Since he stopped shoping there, only “snapping,” he writes, “my food bill has fallen by 25%, I cook more, I buy more fresh fruit & veg from local markets, I think more about what I eat, I rarely buy packaged/processed meals (gotta have a crap meal sometime!), I’m less stressed in shopping, not having to negotiate aisles/listen to piped music/queue/respond to bland manager-initiated greetings at the checkout/increase my alienation from organic society & the unity of humanity with the natural world (or something like that).”

Many thanks, John, for sending these pictures and for boiling over and down the problems with big-box merchandizers.

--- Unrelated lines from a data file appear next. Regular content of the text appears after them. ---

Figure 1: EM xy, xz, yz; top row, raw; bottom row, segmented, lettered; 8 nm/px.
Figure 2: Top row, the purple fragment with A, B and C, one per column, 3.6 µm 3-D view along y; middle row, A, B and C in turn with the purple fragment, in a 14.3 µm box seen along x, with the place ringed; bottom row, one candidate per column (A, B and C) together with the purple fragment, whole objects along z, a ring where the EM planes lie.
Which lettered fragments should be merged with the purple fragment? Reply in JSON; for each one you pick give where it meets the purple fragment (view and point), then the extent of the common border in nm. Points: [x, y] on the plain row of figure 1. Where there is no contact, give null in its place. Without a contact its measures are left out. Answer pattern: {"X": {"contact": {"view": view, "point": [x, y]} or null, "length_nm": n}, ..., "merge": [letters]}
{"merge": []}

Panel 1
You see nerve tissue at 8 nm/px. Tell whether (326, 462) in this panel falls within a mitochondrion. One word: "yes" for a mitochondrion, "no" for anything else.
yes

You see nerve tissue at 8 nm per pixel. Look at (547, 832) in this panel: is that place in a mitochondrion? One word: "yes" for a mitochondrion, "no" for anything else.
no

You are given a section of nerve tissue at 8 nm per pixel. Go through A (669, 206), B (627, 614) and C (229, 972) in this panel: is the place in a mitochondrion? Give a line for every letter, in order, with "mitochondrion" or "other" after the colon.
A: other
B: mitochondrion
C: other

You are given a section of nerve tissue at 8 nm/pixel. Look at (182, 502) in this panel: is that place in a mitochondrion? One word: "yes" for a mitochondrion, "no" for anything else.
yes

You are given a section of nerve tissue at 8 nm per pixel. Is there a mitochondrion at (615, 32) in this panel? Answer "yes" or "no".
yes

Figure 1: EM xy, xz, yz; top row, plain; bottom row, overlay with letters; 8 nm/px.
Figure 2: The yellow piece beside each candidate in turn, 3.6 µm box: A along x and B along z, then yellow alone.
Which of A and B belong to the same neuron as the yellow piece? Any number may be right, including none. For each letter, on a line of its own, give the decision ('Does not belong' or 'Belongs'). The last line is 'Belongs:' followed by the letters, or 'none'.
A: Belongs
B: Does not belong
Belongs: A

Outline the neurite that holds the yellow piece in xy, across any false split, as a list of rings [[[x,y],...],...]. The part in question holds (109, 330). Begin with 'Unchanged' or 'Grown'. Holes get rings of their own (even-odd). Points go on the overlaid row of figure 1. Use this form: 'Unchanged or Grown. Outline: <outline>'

What gets sticky, though, is that these realities mean very little to most people in Africa. The Kenya Flower Council is just wondering what it’s going to do with all the roses and gerberas now cooking under the African sun.

Another break between African flower producers and European flower consumers widened this week in Germany. Reportedly “millions of dollars worth” of blooms from Zimbabwe were banned and sent back south because their packaging didn’t meet German environmental standards.

Europe’s heightened environmental concerns don’t seem to square with the problems or outlooks of more newly-industrialized nations. According to reporters Paul Redfern, and Wachira Kang, “The per capita contribution of pollution by Europe is more than 22 per cent to Africa’s 1.2 per cent.” Just so, Jane Ngige, an official of the Kenyan Flower Council, dismissed the environmental costs of flying flower-laden planes to England. “If you look at the proportion of our contribution to ozone layer depletion,” she said, “it’s nothing compared to that of Europe.”